The Halpern Collection provides a very interesting picture of activities and life in Laos, from royal ceremonies to rural scenes, from American aid to “hilltribe” communities. Its most distinctive feature is its extensive focus on Luang Prabang, the (then) royal capital, where Prof. Halpern and his wife, Barbara Kerewsky-Halpern, resided during their 1957 stay, as well as neighboring parts of northern Laos from that year and 1959, as well as Vientiane and vicinity. Among the Luang Prabang and northern Laos highlights are:

(1) Coverage of several royal ceremonies, including the wedding of (then) King Sisavang Vong’s youngest son, Prince Manivong, in 1957;

(2) A rural trip with Prince Phetsarath, the “Uparat”, or Viceroy, in 1957, shortly after he had returned from political exile; and

(3) Numerous images of the region’s various ethnic minority “hilltribe” groups, in particular the Akha, Hmong, Khmu`, Lanten, Lu, Tai Dam, and Yao.

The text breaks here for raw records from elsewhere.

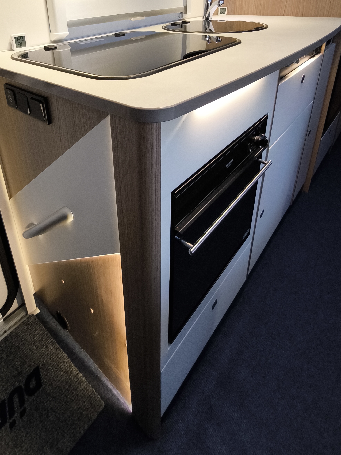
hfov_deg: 58.2
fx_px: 302
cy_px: 116
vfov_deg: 69.2
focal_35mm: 23
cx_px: 129
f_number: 2.2
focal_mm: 1.91
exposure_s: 1/33.3
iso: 500
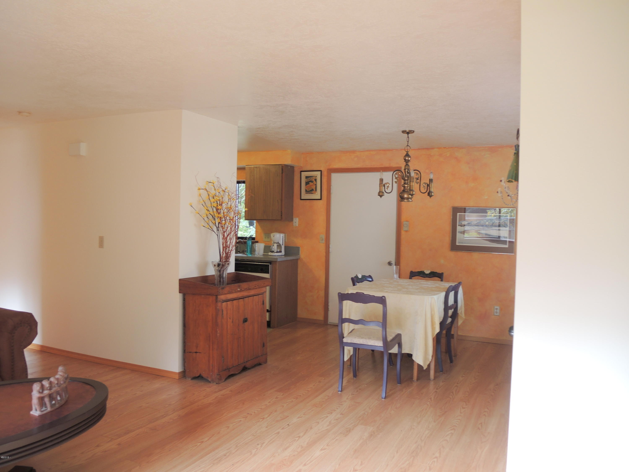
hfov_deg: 63.4
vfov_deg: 49.7
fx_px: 509
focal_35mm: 28
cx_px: 314
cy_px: 236
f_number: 2
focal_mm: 6
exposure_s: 1/40
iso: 90
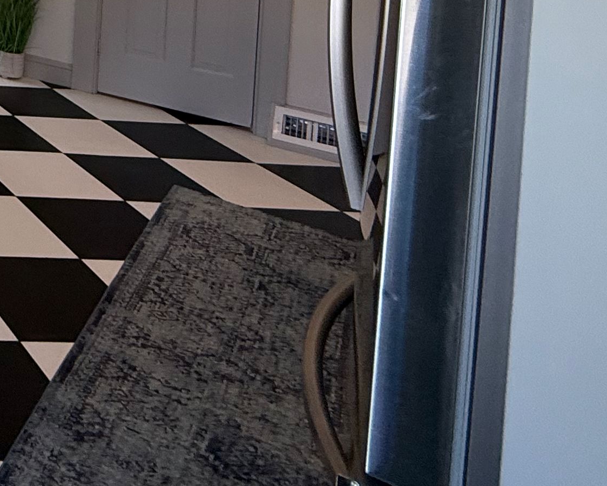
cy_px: -192
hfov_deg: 24.4
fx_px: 881
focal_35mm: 49
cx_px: -401
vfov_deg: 25.3
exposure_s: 1/120
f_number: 2.2
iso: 125
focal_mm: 2.22
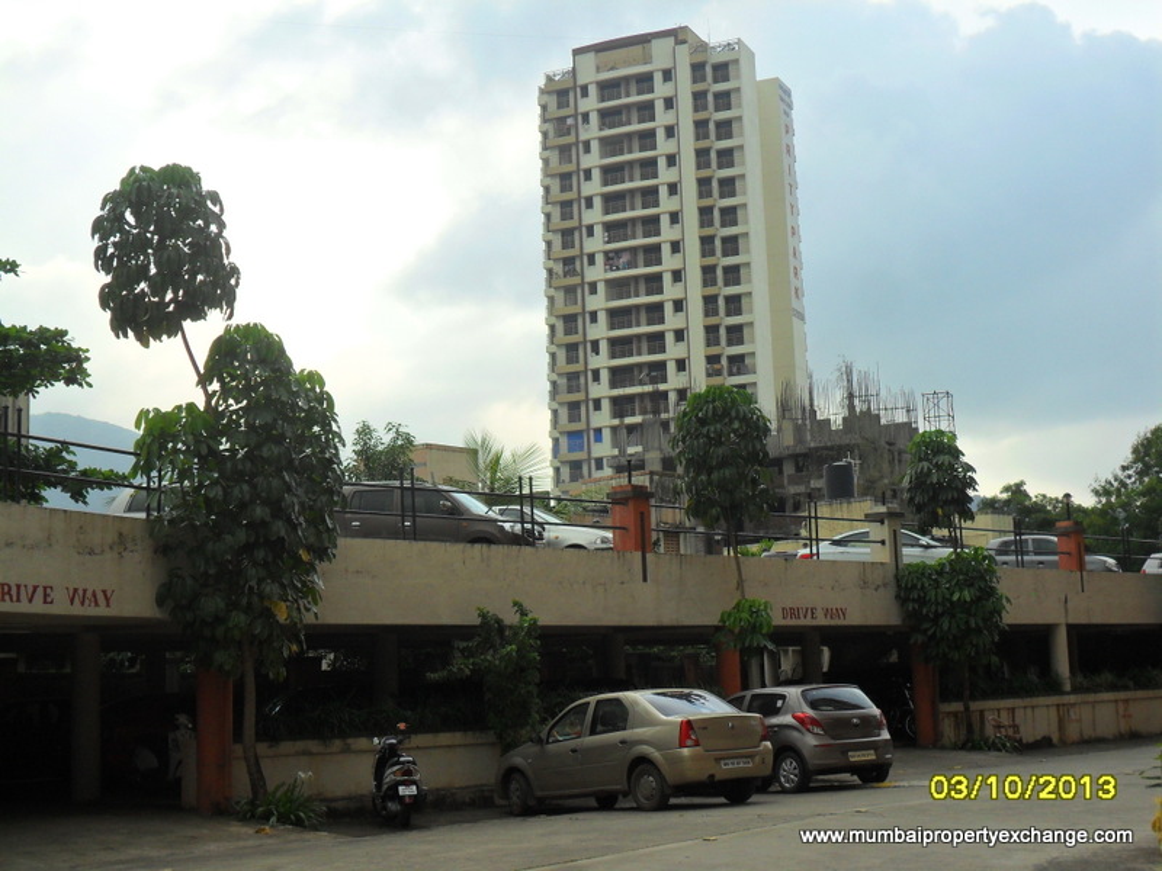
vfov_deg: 28.0
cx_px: 581
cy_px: 436
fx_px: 1746
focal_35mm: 52
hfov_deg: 36.8
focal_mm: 9.3
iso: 100
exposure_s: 1/500
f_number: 5
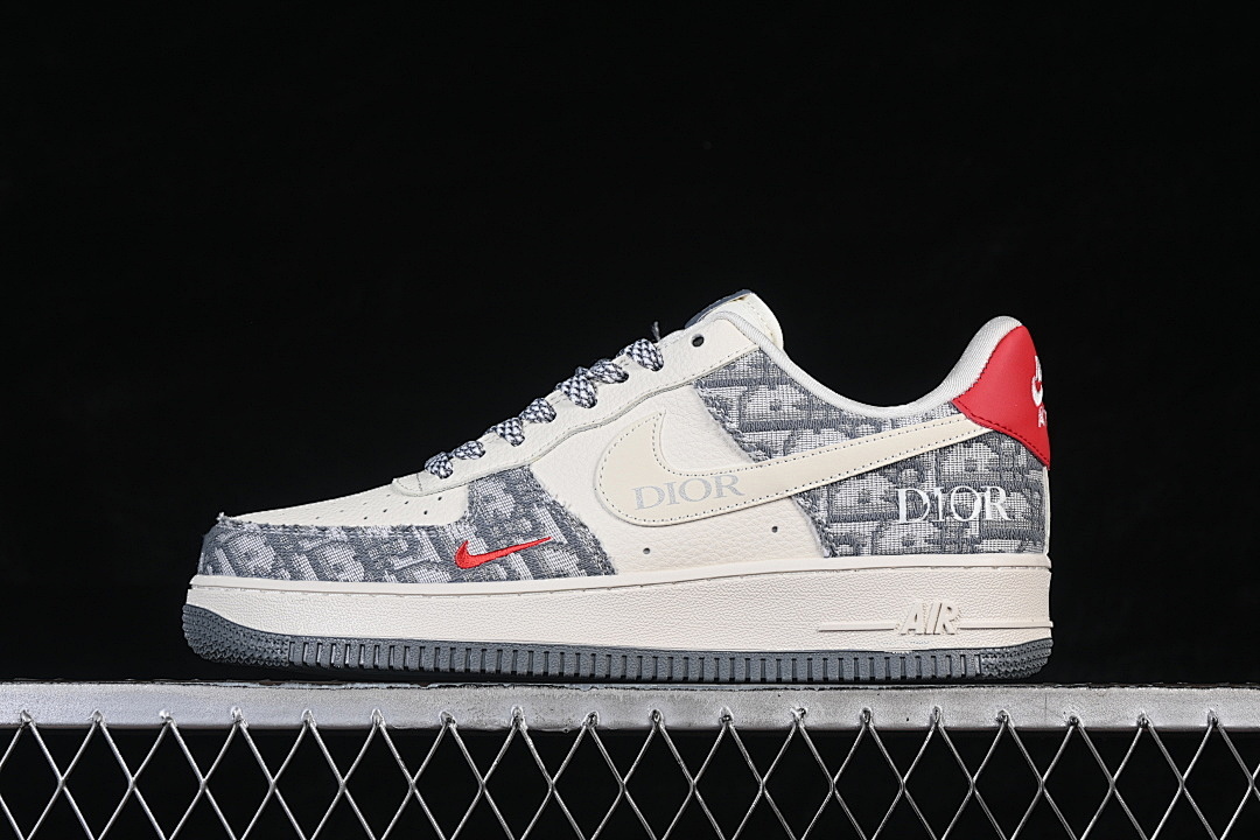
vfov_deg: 18.2
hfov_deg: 27.0
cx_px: 630
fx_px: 2625
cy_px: 420
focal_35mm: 75
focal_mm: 50
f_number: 8
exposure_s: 1/80
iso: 160
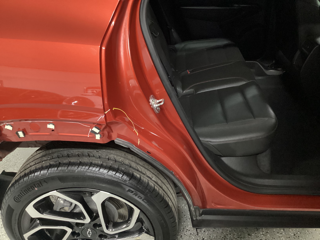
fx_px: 287
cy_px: 120
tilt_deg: -35.6
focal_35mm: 31
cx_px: 160
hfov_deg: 58.4
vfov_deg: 45.4
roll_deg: +0.9
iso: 640
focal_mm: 3.3
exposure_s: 1/17
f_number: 2.4
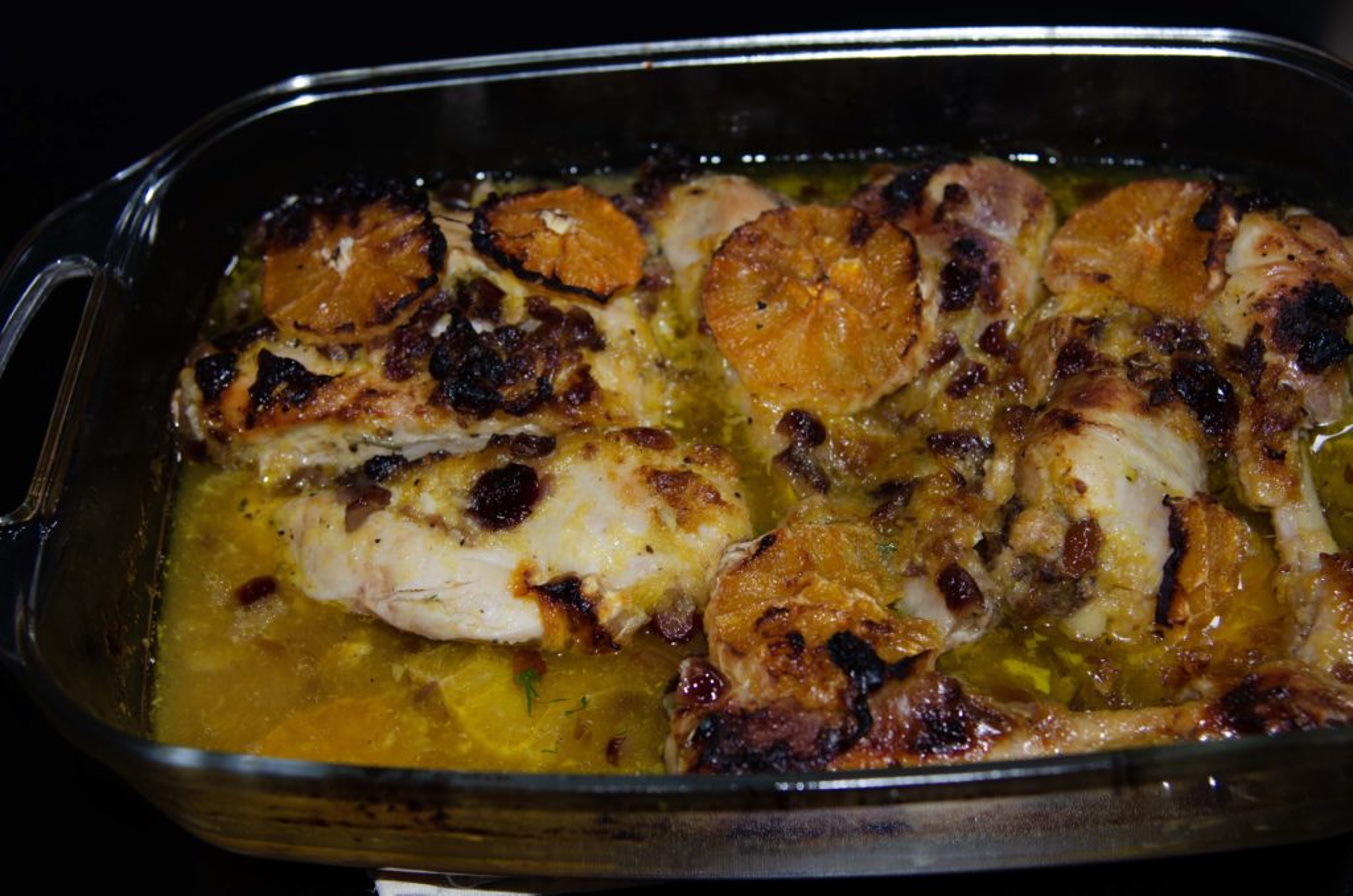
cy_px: 448
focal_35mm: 60
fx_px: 2250
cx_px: 676
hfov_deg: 33.5
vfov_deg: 22.5
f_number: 4
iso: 320
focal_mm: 40
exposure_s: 1/60
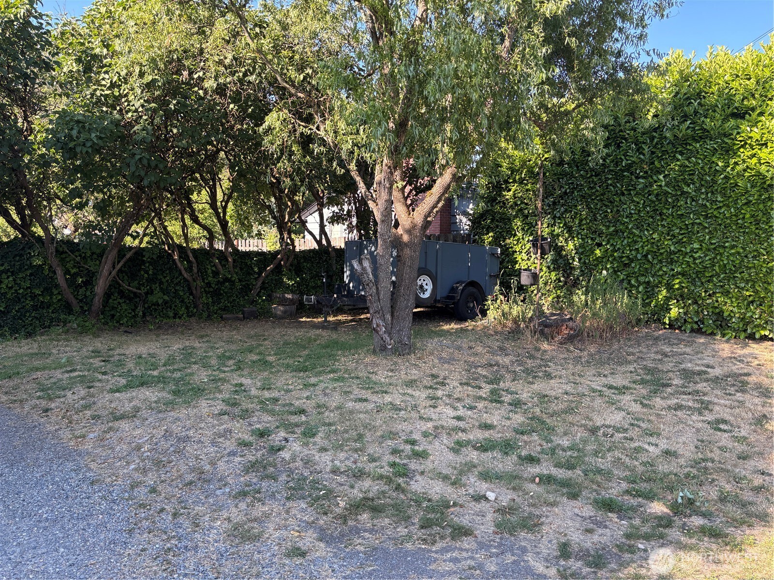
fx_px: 581
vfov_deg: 53.1
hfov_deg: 67.3
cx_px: 387
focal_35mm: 26
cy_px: 290
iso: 50
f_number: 1.6
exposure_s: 1/280
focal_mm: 5.96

Among the latter grouping, the Collection includes an especially rare set of images from the White Hmong village of Kiu Katiam in Luang Prabang province. The village, about 50 miles south of the city, was home to Father Yves Bertrais, a Frenchman of the Missionary Oblates of Mary Immaculate, from April 1950 until the end of 1959. In 1952, Father Bertrais was one of three missionary co-founders of the Hmong Romanized.

Popular Alphabet (RPA), the script now most used by the Hmong around the world. Prof. Halpern’s Kiu Katiam images have been most significantly enhanced by the addition of personal information about individuals as well as the village through direct contact with Father Bertrais (working in Thailand at the time, December 2004) and several White Hmong born in Laos who now live in the U.S. (at the same time).